- _DOCUMENT_:
((
Index on geohash prefix column: O(log n) B-tree lookup. The 9-cell approach handles the boundary problem (entities near a cell edge are in an adjacent cell but still within the radius).

Quadtree

A quadtree recursively divides a 2D area into quadrants. Each leaf node represents a region with <= K points (e.g., K=100). Querying: start at root, recurse into all quadrants that overlap the search circle. Advantages over geohash: dynamically adjusts to data density (urban areas have more splits, rural areas fewer).

class QuadTreeNode:
    def __init__(self, bounds):
        self.bounds = bounds      # (min_lat, min_lng, max_lat, max_lng)
        self.points = []          # up to K points if leaf
        self.children = None      # [NW, NE, SW, SE] if internal node

    def insert(self, point):
        if self.children:
            quadrant = self.get_quadrant(point)
            quadrant.insert(point)
        else:
            self.points.append(point)
))
- _RECORDS_:
((
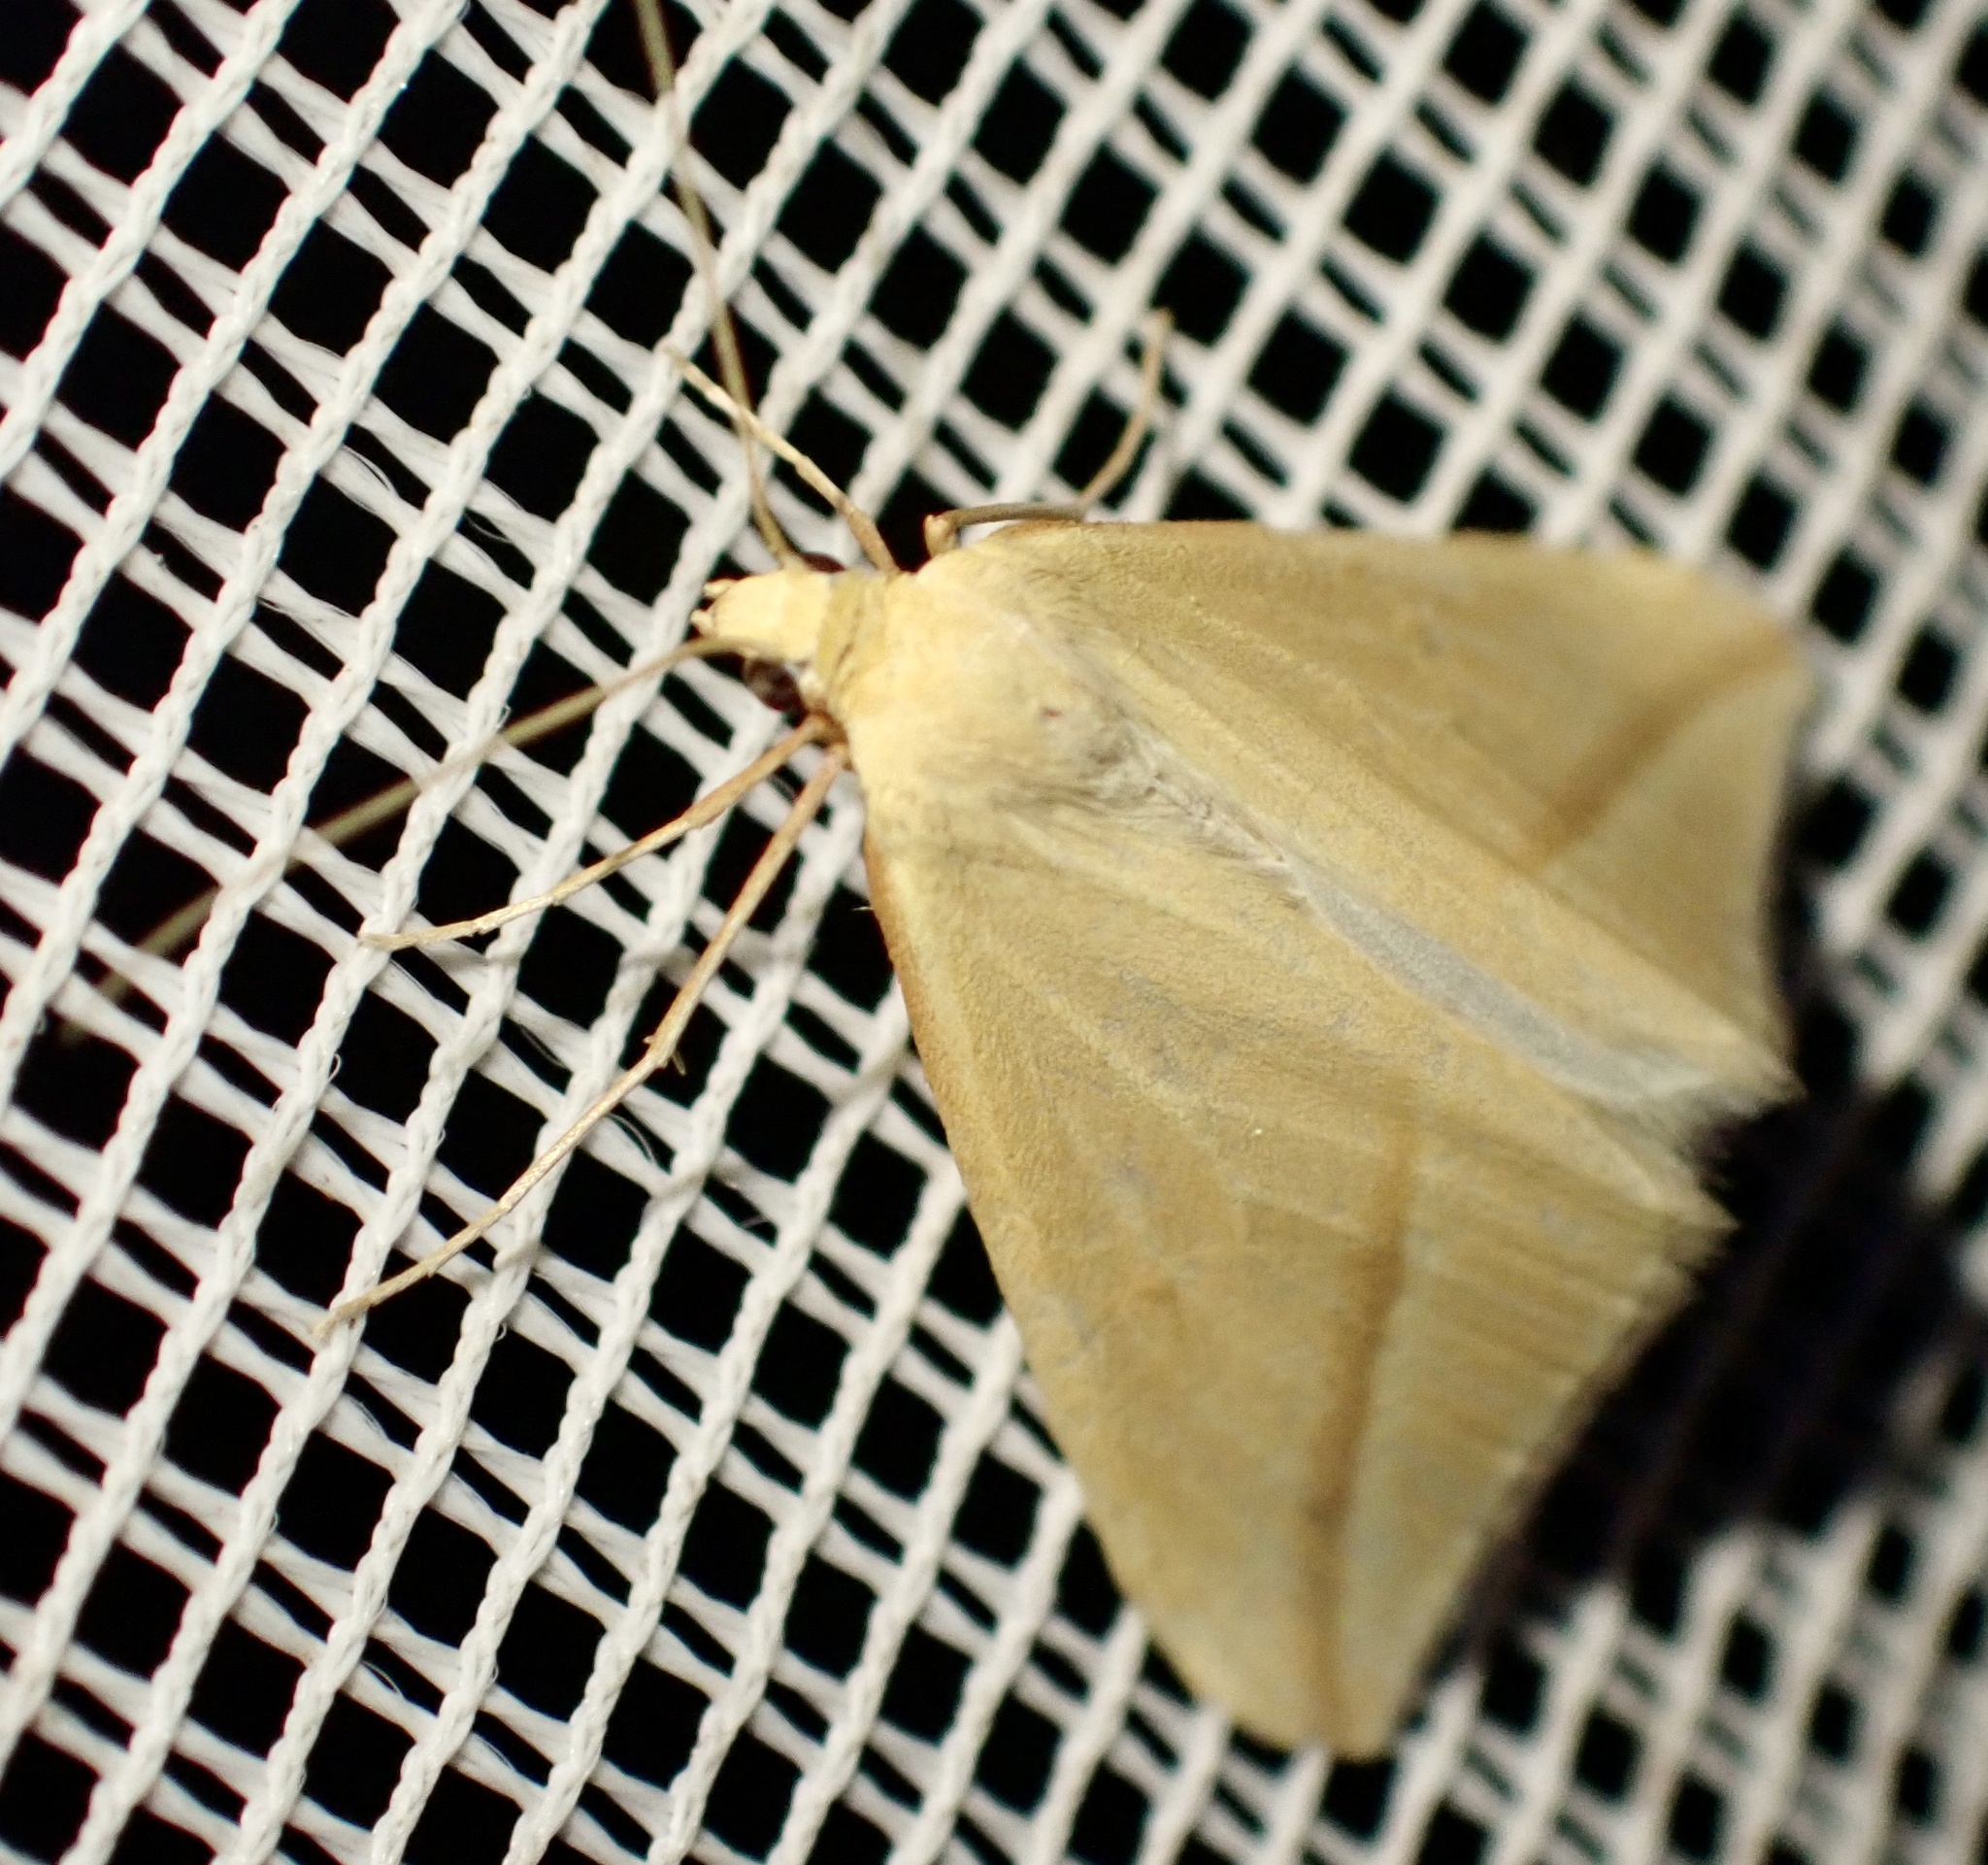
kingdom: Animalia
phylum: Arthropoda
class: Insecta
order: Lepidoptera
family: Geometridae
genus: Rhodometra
))
((
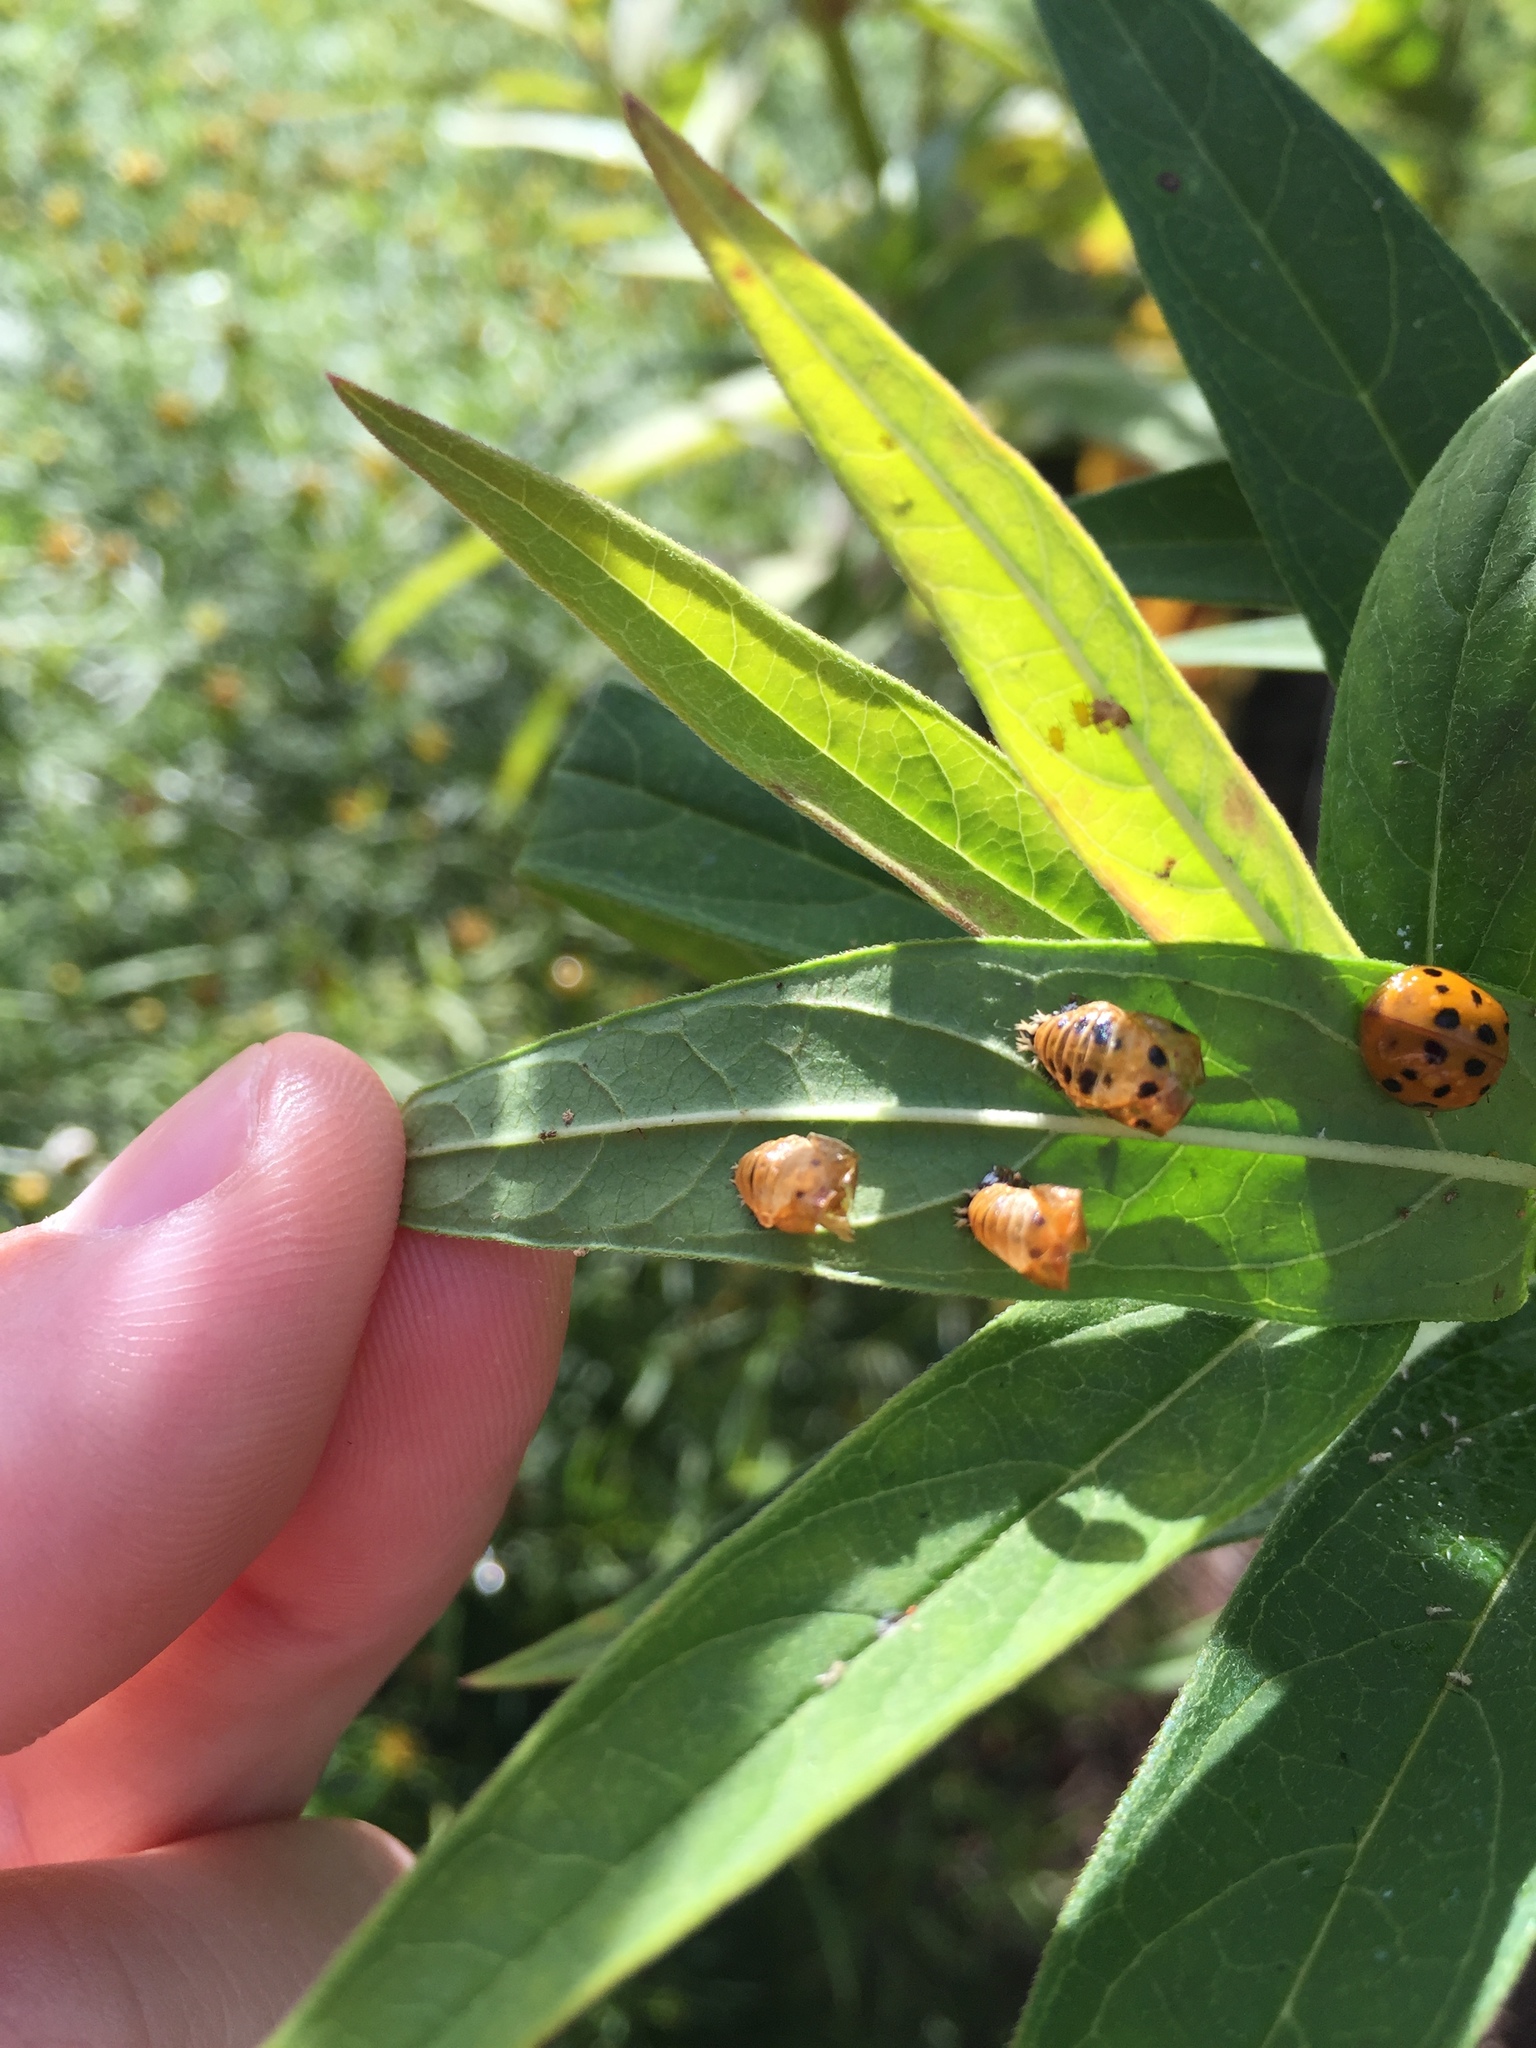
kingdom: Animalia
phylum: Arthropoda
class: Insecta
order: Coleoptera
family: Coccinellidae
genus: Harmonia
))
((
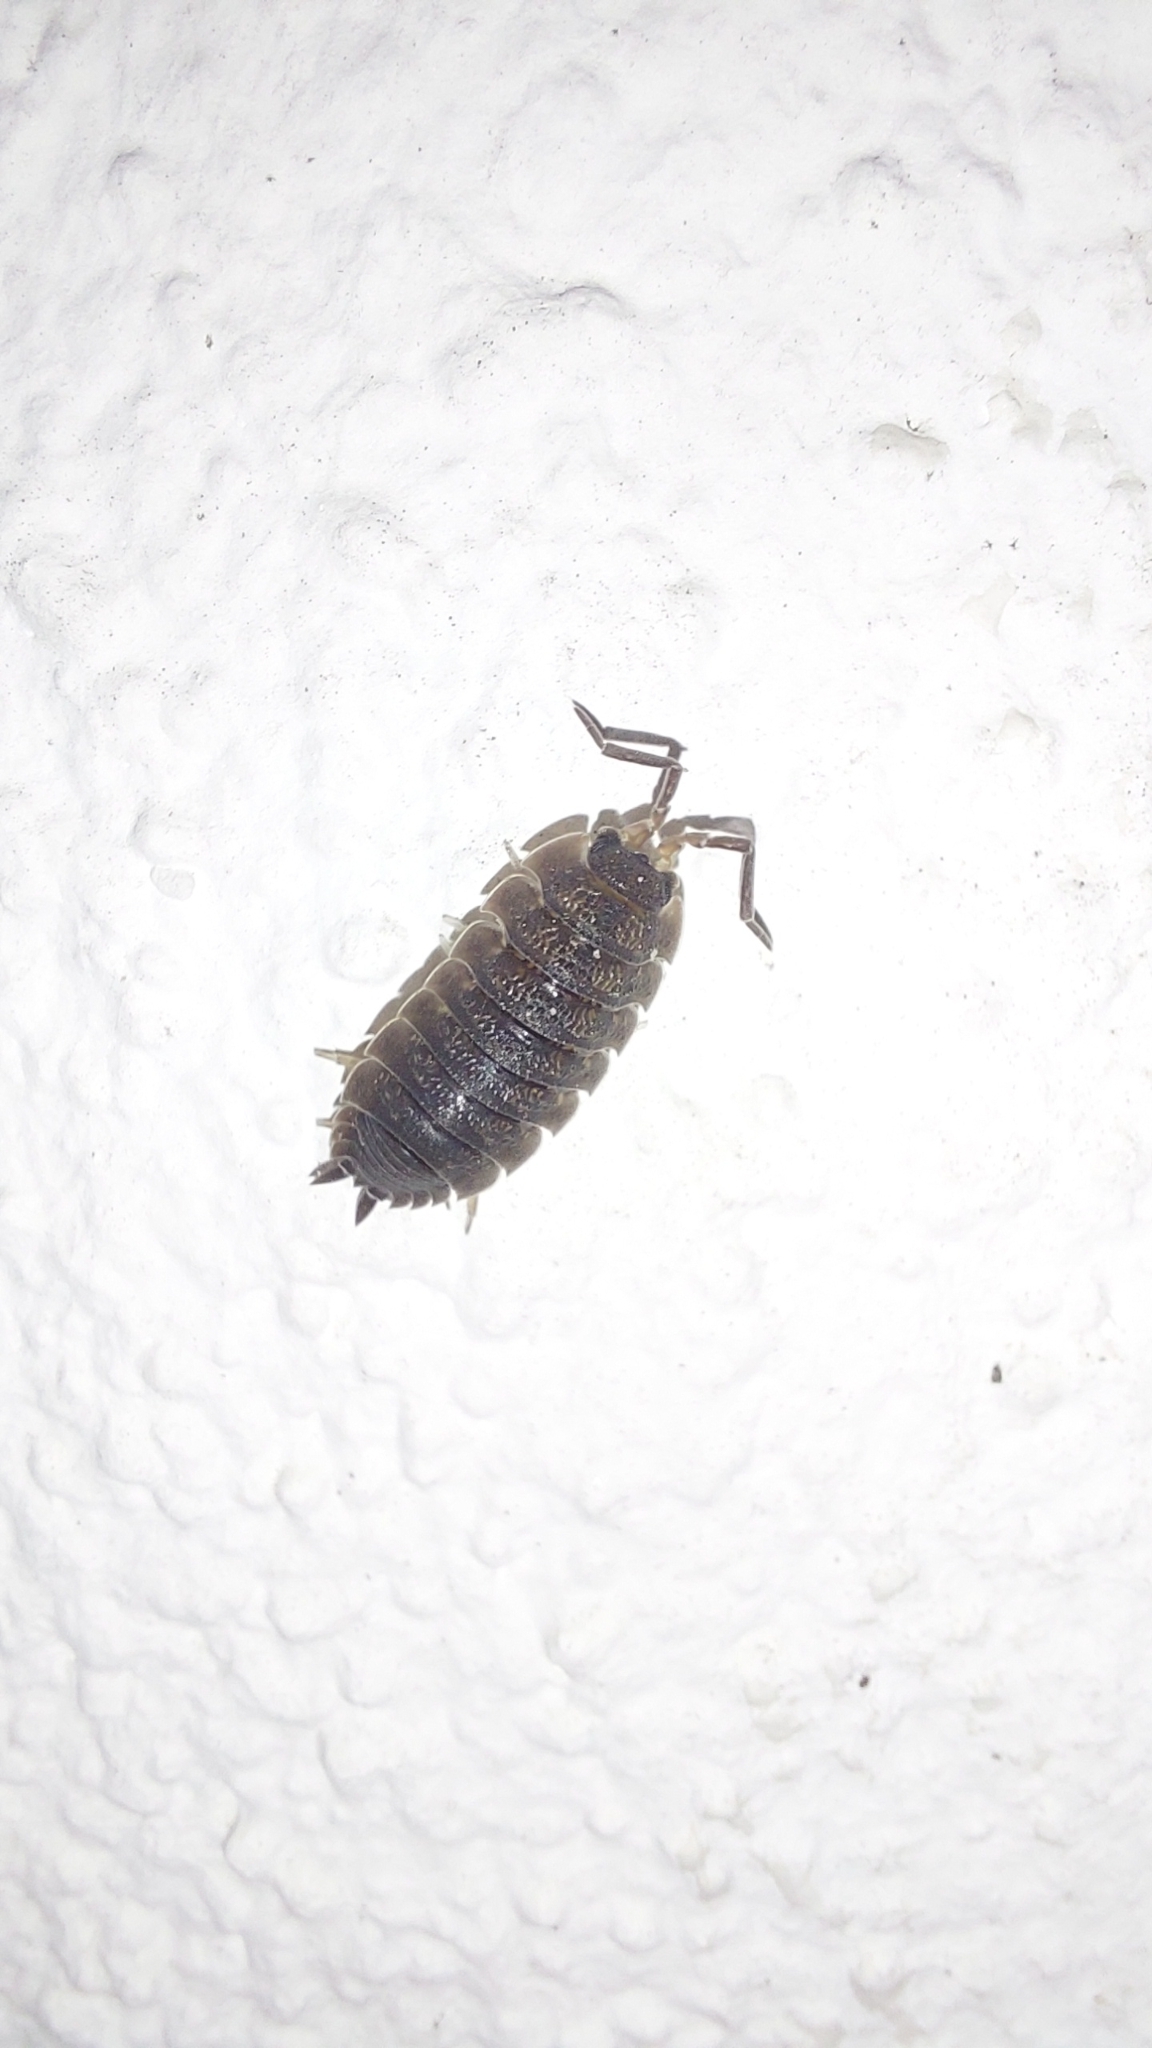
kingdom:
))
- _WRITTEN EXERCISE A_:
In the spatial indexing excerpt, what advantage does a quadtree have over geohash?
- _WRITTEN EXERCISE B_:
Reproduce the stretch of the spatial indexing excerpt from "A quadtree recursively" through "quadrant.insert(point)".

- _TASK ANSWER A_:
It adjusts dynamically to data density, with more splits in urban areas and fewer in rural areas.

- _TASK ANSWER B_:
A quadtree recursively divides a 2D area into quadrants. Each leaf node represents a region with <= K points (e.g., K=100). Querying: start at root, recurse into all quadrants that overlap the search circle. Advantages over geohash: dynamically adjusts to data density (urban areas have more splits, rural areas fewer).

class QuadTreeNode:
    def __init__(self, bounds):
        self.bounds = bounds      # (min_lat, min_lng, max_lat, max_lng)
        self.points = []          # up to K points if leaf
        self.children = None      # [NW, NE, SW, SE] if internal node

    def insert(self, point):
        if self.children:
            quadrant = self.get_quadrant(point)
            quadrant.insert(point)